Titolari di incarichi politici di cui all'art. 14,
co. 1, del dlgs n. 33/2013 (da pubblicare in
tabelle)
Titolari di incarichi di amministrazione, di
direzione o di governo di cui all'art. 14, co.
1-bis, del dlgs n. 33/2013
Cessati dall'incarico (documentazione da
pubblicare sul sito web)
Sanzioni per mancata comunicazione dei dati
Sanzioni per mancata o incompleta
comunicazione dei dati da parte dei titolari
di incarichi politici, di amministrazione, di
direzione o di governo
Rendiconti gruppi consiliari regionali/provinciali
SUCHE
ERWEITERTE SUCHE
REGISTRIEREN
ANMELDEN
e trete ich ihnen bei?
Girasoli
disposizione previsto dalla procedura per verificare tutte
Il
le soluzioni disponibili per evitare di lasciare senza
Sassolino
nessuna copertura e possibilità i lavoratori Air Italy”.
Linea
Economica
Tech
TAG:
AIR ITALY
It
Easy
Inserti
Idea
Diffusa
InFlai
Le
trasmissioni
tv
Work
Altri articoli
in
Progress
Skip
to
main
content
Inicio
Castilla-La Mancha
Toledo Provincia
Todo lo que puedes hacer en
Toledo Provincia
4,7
^^^^^^^^^^^^^^^^
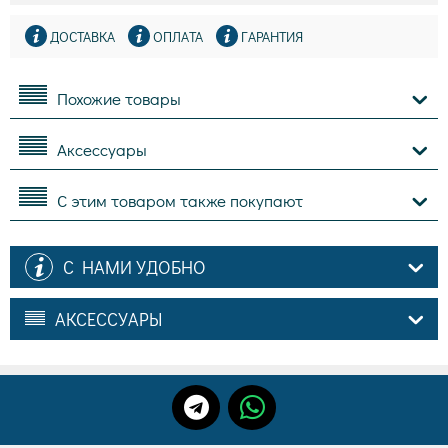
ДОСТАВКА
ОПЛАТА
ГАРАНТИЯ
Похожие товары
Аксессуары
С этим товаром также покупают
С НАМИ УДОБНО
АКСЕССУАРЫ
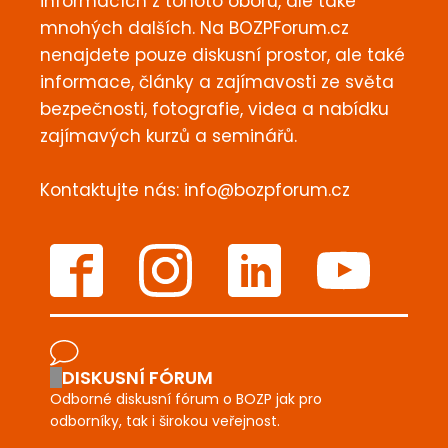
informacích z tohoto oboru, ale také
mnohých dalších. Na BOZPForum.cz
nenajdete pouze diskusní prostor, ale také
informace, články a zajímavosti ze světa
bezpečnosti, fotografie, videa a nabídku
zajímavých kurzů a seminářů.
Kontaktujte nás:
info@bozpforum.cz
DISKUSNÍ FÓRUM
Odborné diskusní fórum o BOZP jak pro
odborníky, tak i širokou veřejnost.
^^^^^^^^^^^^^^^^
[Brief]:
Repeat the listing from the line with "informacích z tohoto oboru, ale také" to the line with "odborníky, tak i širokou veřejnost.", including both of those lines, and nothing else.

[Answer below]:
informacích z tohoto oboru, ale také
mnohých dalších. Na BOZPForum.cz
nenajdete pouze diskusní prostor, ale také
informace, články a zajímavosti ze světa
bezpečnosti, fotografie, videa a nabídku
zajímavých kurzů a seminářů.
Kontaktujte nás:
info@bozpforum.cz
DISKUSNÍ FÓRUM
Odborné diskusní fórum o BOZP jak pro
odborníky, tak i širokou veřejnost.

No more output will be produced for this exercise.